## WHAT TO WORK ON:
List every line in the records below that contains the word "series", matching case exactly.

[GIVEN ENTRIES — start]

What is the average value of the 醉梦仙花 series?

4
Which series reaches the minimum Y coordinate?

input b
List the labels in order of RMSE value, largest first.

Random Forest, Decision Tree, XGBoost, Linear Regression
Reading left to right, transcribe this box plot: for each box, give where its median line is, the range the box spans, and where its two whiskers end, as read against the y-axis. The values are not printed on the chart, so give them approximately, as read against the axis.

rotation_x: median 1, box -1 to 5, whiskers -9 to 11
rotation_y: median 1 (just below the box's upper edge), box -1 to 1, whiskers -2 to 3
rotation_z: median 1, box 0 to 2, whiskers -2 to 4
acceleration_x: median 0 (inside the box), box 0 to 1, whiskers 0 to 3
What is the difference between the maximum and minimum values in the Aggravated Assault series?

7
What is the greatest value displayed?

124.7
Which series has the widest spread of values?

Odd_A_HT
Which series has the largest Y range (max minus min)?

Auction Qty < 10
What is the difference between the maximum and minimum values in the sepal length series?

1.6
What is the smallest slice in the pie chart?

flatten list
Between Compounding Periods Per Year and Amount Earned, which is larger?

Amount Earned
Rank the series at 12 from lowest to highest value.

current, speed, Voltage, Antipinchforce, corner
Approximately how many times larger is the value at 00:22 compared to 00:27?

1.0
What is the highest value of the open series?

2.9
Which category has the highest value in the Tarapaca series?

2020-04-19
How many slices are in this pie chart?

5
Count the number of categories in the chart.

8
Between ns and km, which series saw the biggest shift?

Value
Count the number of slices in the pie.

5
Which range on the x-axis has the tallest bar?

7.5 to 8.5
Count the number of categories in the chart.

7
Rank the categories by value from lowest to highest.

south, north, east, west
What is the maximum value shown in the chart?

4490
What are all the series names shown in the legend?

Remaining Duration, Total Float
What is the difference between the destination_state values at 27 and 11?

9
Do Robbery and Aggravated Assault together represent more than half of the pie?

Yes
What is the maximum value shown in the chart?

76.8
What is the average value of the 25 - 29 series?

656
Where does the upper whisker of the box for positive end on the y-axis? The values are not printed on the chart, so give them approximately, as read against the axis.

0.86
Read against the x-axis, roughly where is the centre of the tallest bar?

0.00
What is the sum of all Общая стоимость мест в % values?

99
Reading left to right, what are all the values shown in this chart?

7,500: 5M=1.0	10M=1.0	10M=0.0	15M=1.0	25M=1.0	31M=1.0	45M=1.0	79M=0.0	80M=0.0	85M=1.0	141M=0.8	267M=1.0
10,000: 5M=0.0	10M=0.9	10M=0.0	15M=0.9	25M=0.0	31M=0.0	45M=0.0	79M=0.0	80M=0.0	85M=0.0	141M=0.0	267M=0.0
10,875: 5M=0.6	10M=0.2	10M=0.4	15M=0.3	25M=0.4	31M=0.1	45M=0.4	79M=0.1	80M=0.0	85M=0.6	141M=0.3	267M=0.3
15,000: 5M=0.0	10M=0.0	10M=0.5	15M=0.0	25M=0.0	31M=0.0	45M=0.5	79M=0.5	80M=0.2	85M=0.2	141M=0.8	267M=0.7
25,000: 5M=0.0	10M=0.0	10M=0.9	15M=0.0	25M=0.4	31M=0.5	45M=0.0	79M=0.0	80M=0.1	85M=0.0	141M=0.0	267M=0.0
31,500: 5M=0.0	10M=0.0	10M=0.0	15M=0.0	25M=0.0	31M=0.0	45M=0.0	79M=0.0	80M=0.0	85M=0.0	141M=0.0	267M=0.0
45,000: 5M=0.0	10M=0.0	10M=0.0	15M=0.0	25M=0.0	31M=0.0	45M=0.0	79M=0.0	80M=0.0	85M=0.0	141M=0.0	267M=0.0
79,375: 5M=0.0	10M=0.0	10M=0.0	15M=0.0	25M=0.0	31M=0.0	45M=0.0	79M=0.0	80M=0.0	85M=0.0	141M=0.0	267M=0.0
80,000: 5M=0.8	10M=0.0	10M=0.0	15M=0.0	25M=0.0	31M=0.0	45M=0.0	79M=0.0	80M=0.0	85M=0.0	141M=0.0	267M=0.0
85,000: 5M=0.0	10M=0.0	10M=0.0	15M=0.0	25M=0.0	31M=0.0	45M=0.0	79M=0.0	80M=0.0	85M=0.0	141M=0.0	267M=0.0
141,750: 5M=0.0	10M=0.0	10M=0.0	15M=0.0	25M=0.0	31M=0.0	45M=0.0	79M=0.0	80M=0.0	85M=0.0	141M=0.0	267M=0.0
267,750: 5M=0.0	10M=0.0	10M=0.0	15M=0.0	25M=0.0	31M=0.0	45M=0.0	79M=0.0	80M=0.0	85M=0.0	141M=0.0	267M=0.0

[GIVEN ENTRIES — finish]

## TASK OUTPUT:
What is the average value of the 醉梦仙花 series?
Which series reaches the minimum Y coordinate?
What is the difference between the maximum and minimum values in the Aggravated Assault series?
Which series has the widest spread of values?
Which series has the largest Y range (max minus min)?
What is the difference between the maximum and minimum values in the sepal length series?
Rank the series at 12 from lowest to highest value.
What is the highest value of the open series?
Which category has the highest value in the Tarapaca series?
Between ns and km, which series saw the biggest shift?
What are all the series names shown in the legend?
What is the average value of the 25 - 29 series?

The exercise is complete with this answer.